First study the Makefile
:
# directory containing source data
SRCDIR := data
# directory containing intermediate data
TMPDIR := processed_data
# results directory
RESDIR := results
# all source files (book texts)
SRCS = $(wildcard $(SRCDIR)/*.txt)
# all intermediate data files
DATA = $(patsubst $(SRCDIR)/%.txt,$(TMPDIR)/%.dat,$(SRCS))
# all images
IMAGES = $(patsubst $(SRCDIR)/%.txt,$(RESDIR)/%.png,$(SRCS))

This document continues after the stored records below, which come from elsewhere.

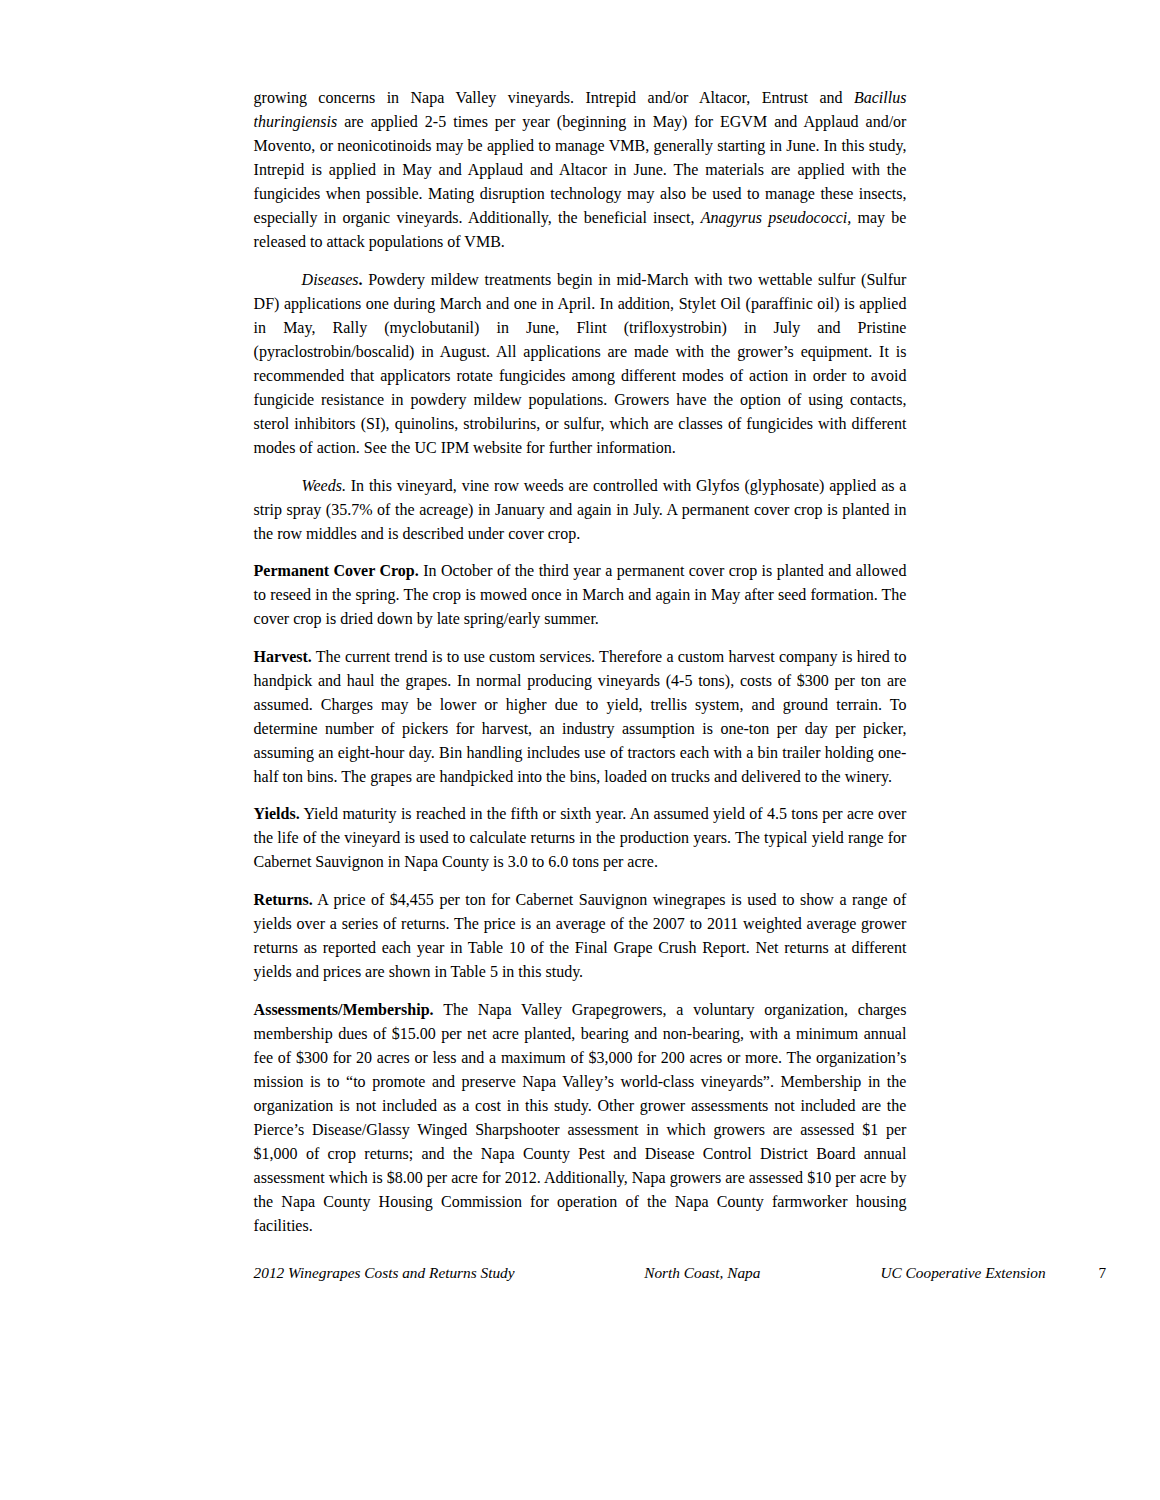growing concerns in Napa Valley vineyards. Intrepid and/or Altacor, Entrust and Bacillus thuringiensis are applied 2-5 times per year (beginning in May) for EGVM and Applaud and/or Movento, or neonicotinoids may be applied to manage VMB, generally starting in June. In this study, Intrepid is applied in May and Applaud and Altacor in June. The materials are applied with the fungicides when possible. Mating disruption technology may also be used to manage these insects, especially in organic vineyards. Additionally, the beneficial insect, Anagyrus pseudococci, may be released to attack populations of VMB.
Diseases. Powdery mildew treatments begin in mid-March with two wettable sulfur (Sulfur DF) applications one during March and one in April. In addition, Stylet Oil (paraffinic oil) is applied in May, Rally (myclobutanil) in June, Flint (trifloxystrobin) in July and Pristine (pyraclostrobin/boscalid) in August. All applications are made with the grower’s equipment. It is recommended that applicators rotate fungicides among different modes of action in order to avoid fungicide resistance in powdery mildew populations. Growers have the option of using contacts, sterol inhibitors (SI), quinolins, strobilurins, or sulfur, which are classes of fungicides with different modes of action. See the UC IPM website for further information.
Weeds. In this vineyard, vine row weeds are controlled with Glyfos (glyphosate) applied as a strip spray (35.7% of the acreage) in January and again in July. A permanent cover crop is planted in the row middles and is described under cover crop.
Permanent Cover Crop. In October of the third year a permanent cover crop is planted and allowed to reseed in the spring. The crop is mowed once in March and again in May after seed formation. The cover crop is dried down by late spring/early summer.
Harvest. The current trend is to use custom services. Therefore a custom harvest company is hired to handpick and haul the grapes. In normal producing vineyards (4-5 tons), costs of $300 per ton are assumed. Charges may be lower or higher due to yield, trellis system, and ground terrain. To determine number of pickers for harvest, an industry assumption is one-ton per day per picker, assuming an eight-hour day. Bin handling includes use of tractors each with a bin trailer holding one-half ton bins. The grapes are handpicked into the bins, loaded on trucks and delivered to the winery.
Yields. Yield maturity is reached in the fifth or sixth year. An assumed yield of 4.5 tons per acre over the life of the vineyard is used to calculate returns in the production years. The typical yield range for Cabernet Sauvignon in Napa County is 3.0 to 6.0 tons per acre.
Returns. A price of $4,455 per ton for Cabernet Sauvignon winegrapes is used to show a range of yields over a series of returns. The price is an average of the 2007 to 2011 weighted average grower returns as reported each year in Table 10 of the Final Grape Crush Report. Net returns at different yields and prices are shown in Table 5 in this study.
Assessments/Membership. The Napa Valley Grapegrowers, a voluntary organization, charges membership dues of $15.00 per net acre planted, bearing and non-bearing, with a minimum annual fee of $300 for 20 acres or less and a maximum of $3,000 for 200 acres or more. The organization’s mission is to “to promote and preserve Napa Valley’s world-class vineyards”. Membership in the organization is not included as a cost in this study. Other grower assessments not included are the Pierce’s Disease/Glassy Winged Sharpshooter assessment in which growers are assessed $1 per $1,000 of crop returns; and the Napa County Pest and Disease Control District Board annual assessment which is $8.00 per acre for 2012. Additionally, Napa growers are assessed $10 per acre by the Napa County Housing Commission for operation of the Napa County farmworker housing facilities.
2012 Winegrapes Costs and Returns Study North Coast, Napa UC Cooperative Extension 7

all: $(DATA) $(IMAGES) $(RESDIR)/results.txt
$(TMPDIR)/%.dat: $(SRCDIR)/%.txt source/wordcount.py
python source/wordcount.py $< $@
$(RESDIR)/%.png: $(TMPDIR)/%.dat source/plotcount.py
python source/plotcount.py $< $@
$(RESDIR)/results.txt: $(DATA) source/zipf_test.py
python source/zipf_test.py $(DATA) > $@
clean:
@$(RM) $(TMPDIR)/*
@$(RM) $(RESDIR)/*
.PHONY: clean directories
It contains rules that relate targets to dependencies and commands:
# rule (mind the tab)
target: dependencies
command(s)
We can think of it as follows:
outputs: inputs
command(s)
Try it out:
$ make clean
$ make
Make uses declarative style: we describe dependencies but we let Make figure out the series of steps to produce results (targets). Fun fact: Excel is also declarative, not imperative.
Try running make
again and discuss why it refused to rerun all steps:
$ make
make: Nothing to be done for 'all'.
Make a modification to a txt or a dat file and run make
again and discuss
what you see. One way to modify files is to use the touch
command which will
only update its timestamp:
$ touch data/sierra.txt
$ make
How did Make know which steps to rerun?
Finally try to run the pipeline on several cores in parallel (here we will try 4):
$ make clean
$ make -j 4
Discussion
Discuss the pros and cons of this approach. Is it reproducible? Does it scale to hundreds of books? Can it be automated?